** Instructions for the task **
A single number is required: how many lines in the entries hold the word "natively".

** Data supplied **

====

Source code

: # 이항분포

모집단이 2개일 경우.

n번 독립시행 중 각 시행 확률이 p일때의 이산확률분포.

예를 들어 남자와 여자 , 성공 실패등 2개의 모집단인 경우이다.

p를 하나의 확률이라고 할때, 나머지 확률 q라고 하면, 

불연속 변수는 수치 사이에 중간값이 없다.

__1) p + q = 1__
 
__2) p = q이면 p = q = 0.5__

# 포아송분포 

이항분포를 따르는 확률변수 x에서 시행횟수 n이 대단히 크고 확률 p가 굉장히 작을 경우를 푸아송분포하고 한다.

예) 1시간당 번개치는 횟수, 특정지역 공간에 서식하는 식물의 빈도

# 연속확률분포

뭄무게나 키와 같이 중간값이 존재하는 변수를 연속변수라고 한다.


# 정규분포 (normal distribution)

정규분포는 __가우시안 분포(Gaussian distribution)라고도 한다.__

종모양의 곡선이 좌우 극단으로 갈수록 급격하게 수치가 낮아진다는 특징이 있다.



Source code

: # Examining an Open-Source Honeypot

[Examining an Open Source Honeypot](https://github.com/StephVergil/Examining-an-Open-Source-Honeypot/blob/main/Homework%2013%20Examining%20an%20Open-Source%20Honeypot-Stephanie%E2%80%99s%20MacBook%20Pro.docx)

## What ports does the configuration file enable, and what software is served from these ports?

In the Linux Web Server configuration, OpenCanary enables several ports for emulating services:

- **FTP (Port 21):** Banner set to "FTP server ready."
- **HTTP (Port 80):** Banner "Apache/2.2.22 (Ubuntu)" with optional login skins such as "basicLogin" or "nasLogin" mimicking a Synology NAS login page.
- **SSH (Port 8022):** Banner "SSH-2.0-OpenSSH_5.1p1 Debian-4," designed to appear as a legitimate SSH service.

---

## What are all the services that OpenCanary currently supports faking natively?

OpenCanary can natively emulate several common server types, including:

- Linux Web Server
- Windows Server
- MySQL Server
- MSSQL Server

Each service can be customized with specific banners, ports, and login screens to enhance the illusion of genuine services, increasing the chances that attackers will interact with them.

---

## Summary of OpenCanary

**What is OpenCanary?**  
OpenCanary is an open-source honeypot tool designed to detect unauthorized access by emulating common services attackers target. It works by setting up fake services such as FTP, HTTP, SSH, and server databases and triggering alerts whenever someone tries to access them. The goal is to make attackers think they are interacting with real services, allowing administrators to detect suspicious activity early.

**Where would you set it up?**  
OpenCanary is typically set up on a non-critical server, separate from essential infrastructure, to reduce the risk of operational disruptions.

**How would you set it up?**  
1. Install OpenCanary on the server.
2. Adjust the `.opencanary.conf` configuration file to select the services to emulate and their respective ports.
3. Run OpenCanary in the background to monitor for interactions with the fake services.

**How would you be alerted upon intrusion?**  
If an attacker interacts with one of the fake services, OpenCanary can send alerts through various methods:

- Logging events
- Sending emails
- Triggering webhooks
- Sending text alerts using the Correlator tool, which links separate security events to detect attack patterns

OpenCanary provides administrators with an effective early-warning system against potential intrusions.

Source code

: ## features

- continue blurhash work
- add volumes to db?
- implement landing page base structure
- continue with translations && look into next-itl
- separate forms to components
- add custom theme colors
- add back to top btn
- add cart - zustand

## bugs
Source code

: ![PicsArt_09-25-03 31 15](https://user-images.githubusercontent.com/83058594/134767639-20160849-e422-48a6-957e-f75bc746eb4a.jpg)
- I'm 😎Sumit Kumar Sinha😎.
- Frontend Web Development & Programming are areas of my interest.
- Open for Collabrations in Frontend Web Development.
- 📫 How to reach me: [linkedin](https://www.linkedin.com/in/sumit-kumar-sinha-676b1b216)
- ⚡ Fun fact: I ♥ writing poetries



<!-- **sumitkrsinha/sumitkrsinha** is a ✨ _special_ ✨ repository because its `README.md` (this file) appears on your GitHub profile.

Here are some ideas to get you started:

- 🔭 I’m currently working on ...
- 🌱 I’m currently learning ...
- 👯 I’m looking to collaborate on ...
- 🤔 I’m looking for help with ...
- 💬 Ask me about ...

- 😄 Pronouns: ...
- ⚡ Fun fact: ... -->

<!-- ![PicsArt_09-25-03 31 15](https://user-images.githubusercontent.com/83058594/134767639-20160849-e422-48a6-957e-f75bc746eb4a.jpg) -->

====

** Response to this task **
2